Windows 7: the licensing mess continues
There’s a fabulous new document on Microsoft TechNet entitled “The 10 Things to Do First for Windows 7”, which is an excellent checklist on what you need to think about doing in your organisation before you move to Windows 7.
I was particularly thrilled to read “Section 3: Plow through licensing”.
Now maybe I am just being a stick-in-the-mud, and I accept it is a Monday morning and I have a headache, but my headache is made worse by reading this:
3. Plow through licensing.
If your organization didn’t deploy Vista, you may not be familiar with the latest volume-activation requirements in Windows. If you’re an admin in an enterprise with more than 25 desktops and/or five servers, if your organization takes advantage of a volume-license program such as an Enterprise Agreement or Select Agreement, and if you purchase Windows 7 Professional or Ultimate (or you upgrade to those versions as part of Software Assurance), you should do the following: Print out a short stack of Volume Activation documents from tinyurl.com/volact, pour yourself a few ounces of a bold Tuscan wine and start studying.
When you eventually declare yourself completely confused, download an excellent webcast by product manager Kim Griffiths, who does a great job of explaining the program’s nuances. You’ll find the webcast at tinyurl.com/volactwebcastwin7.
In brief, to deploy Windows 7 desktops using volume licenses, you’ll probably need to install a Key Management Server (KMS).
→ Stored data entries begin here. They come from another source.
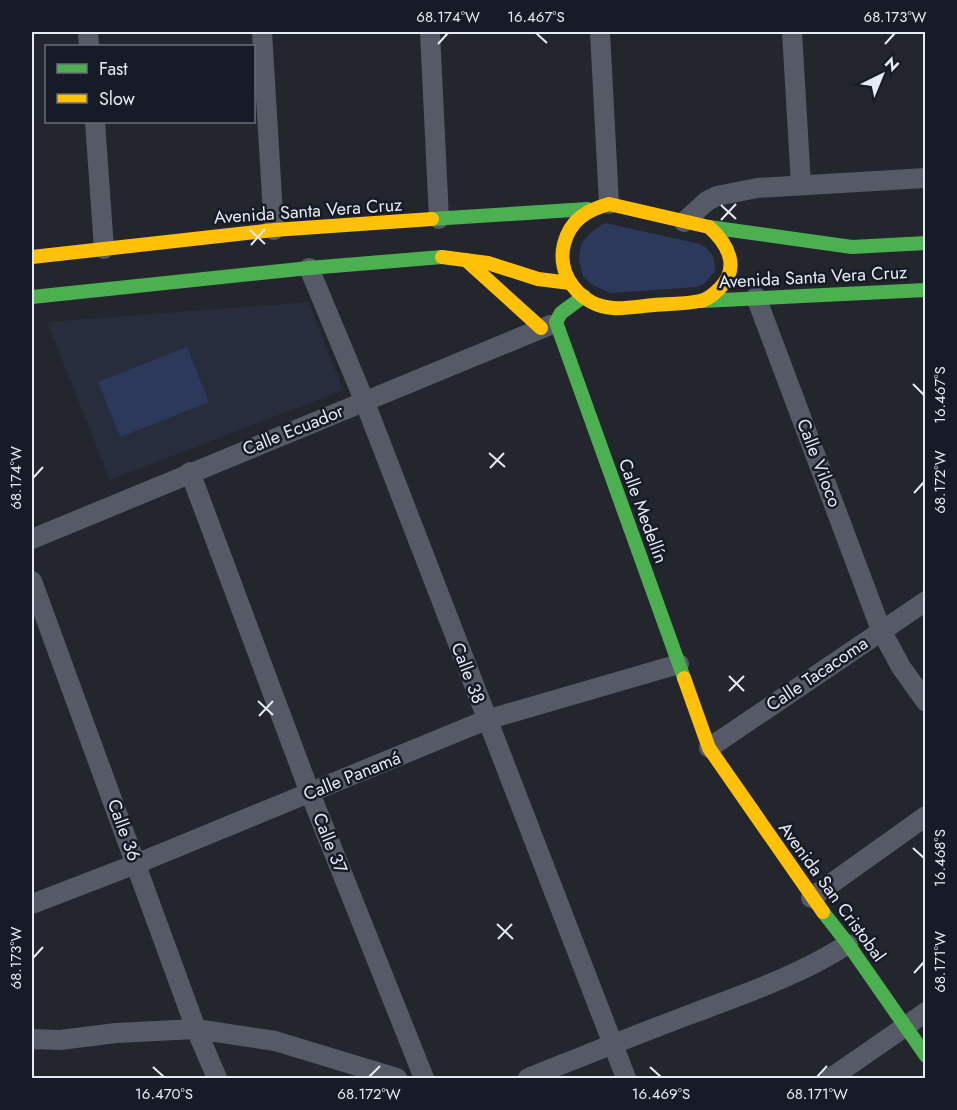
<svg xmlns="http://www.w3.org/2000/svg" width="957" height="1110" font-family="Jost,sans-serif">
<rect width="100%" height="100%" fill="#24262d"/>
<path fill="#272d3d" d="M309,302L343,390L110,480L47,322Z"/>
<g fill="#2c395b">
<path d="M605,223L700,244C712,250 715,258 715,271L704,284L697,287L611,293L592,285L583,276C574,249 581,237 605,223Z"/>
<path d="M187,347L209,402L120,437L98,382Z"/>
</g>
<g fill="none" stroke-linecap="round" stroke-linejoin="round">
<g stroke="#555a66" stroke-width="20">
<path d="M88,32L89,46"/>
<path d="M262,32L274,230"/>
<path d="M430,32L439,219"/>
<path d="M600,32L609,204"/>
<path d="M792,32L801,185"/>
<path d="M95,122L104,249"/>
<path d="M684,222L707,201L717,196L757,188L926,178"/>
<path d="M309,268L364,400L626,1078"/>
<path d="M756,297L881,630L901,667L926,702"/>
<path d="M190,472L310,793L424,1078"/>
<path d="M32,539L550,325"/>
<path d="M32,581L196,1029L217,1078"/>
<path d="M709,748L926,601"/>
<path d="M811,898L926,816"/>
<path d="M32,904L136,864L486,720L679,664"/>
<path d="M32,1039L60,1040L116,1033L196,1029L275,1041L397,1078"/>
<path d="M528,1078C583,1056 638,1034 694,1013C747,993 800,975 848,944"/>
<path d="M831,1078L926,1012"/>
</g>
<g stroke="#4caf50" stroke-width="14">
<path d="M432,219L588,209"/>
<path d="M709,227L852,247L926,243"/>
<path d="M584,296L561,313L556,322L684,678"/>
<path d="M32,297L309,268L442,257"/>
<path d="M702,301L926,290"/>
<path d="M823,912L848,944L926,1056"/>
</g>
<g stroke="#ffc107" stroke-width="14">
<path d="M609,204L709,227C728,244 741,268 719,289C714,294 707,300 700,301C685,304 669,304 654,305C641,306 626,309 613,308C581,306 556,275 564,244C570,220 587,210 609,204Z"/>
<path d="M32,257L274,230L432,219"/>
<path d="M442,257L488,263L538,279L570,283"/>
<path d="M466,260L541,328"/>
<path d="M684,678L709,748L823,912"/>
</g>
</g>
<path fill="none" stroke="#e6eaf2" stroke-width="2" d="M536,33L547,43M438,44L448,33M885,44L895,33M721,205L736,219M721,220L736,204M250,230L265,244M251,245L265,229M913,384L924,395M489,453L505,467M490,468L504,453M33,478L43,467M914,493L924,482M729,676L744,691M729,691L744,676M258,701L273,715M259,716L273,701M913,848L924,858M497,924L513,939M498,939L512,924M33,958L43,947M914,973L924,962M153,1067L164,1077M650,1067L661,1077M369,1077L380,1066M817,1077L827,1066"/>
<g text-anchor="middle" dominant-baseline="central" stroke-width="5" stroke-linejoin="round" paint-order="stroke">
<g font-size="18" fill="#e6eaf2" stroke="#171b27">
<text transform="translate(308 211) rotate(-4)">Avenida Santa Vera Cruz</text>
<text transform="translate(813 277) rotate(-3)">Avenida Santa Vera Cruz</text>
<text transform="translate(293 430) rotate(-22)">Calle Ecuador</text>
<text transform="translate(819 463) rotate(69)">Calle Viloco</text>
<text transform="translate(643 511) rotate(70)">Calle Medellín</text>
<text transform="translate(468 673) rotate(69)">Calle 38</text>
<text transform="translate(817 674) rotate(-34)">Calle Tacacoma</text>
<text transform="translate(352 776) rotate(-22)">Calle Panamá</text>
<text transform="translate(124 830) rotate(70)">Calle 36</text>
<text transform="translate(330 843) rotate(68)">Calle 37</text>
<text transform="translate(832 892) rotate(54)">Avenida San Cristobal</text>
</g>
</g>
<rect width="957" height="1110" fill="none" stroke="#171b27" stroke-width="66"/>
<rect x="45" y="45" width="210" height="78" fill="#171b27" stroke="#6a6e78" stroke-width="1.5"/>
<rect x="57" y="64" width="30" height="9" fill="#4caf50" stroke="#6a6e78" stroke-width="1.5"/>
<text x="99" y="75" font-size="18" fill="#e6eaf2">Fast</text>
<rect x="57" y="94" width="30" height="9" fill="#ffc107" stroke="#6a6e78" stroke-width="1.5"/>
<text x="99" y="105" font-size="18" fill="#e6eaf2">Slow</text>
<g transform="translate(882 75) rotate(43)" stroke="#171b27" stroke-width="4.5" paint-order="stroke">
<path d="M0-4.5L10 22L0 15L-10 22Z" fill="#e6eaf2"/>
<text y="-9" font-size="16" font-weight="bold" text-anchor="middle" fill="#e6eaf2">N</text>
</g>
<rect x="33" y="33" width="891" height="1044" fill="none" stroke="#e6eaf2" stroke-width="2"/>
<g font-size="15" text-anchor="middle" fill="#e6eaf2">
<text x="448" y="22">68.174°W</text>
<text x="536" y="22">16.467°S</text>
<text x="895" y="22">68.173°W</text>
<text transform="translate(940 395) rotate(-90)" y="5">16.467°S</text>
<text transform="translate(16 478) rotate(-90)" y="5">68.174°W</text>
<text transform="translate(940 482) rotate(-90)" y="5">68.172°W</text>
<text transform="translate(940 858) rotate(-90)" y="5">16.468°S</text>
<text transform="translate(16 958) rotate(-90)" y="5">68.173°W</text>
<text transform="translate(940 962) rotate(-90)" y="5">68.171°W</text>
<text x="164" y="1099">16.470°S</text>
<text x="369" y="1099">68.172°W</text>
<text x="661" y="1099">16.469°S</text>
<text x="817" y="1099">68.171°W</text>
</g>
</svg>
I say “probably” because you may not have enough machines in your organization to support KMS activation. A KMS won’t begin doling out activation approvals until it receives requests from at least 25 desktops and/or five servers. That’s to prevent unscrupulous vendors from using the same volume-license key for multiple small clients. Once activated, a client must reactivate every six months. Despite what you may have read elsewhere, there’s no reduced functionality mode in Windows 7. If the activation key expires, the desktop background simply goes black and a notification balloon states that the operating system isn’t genuine.
If you have fewer than the required number of devices for a KMS, you can obtain a Multiple Activation Key (MAK) that’s stocked with activation allocations based on the number of volume licenses you purchase, plus a fudge factor that allows you to add machines between true-ups. An MAK key is authenticated by a Microsoft hosted service, so you’ll need Internet access following the OS installation.
A change introduced with Windows 7 and Windows Server 2008 R2 now allows virtual machines to count against the KMS minimum for activation. This helps to boost your device count if you’re a small shop that uses lots of virtual desktops and servers.
If you already have a KMS for Vista and Windows Server 2008, you’ll be able to download an update for activating Windows 7 and Windows Server 2008 R2 machines.”
And at this point, just how many IT managers, especially in smaller companies, are going to say “fuggit” and go to the pub instead?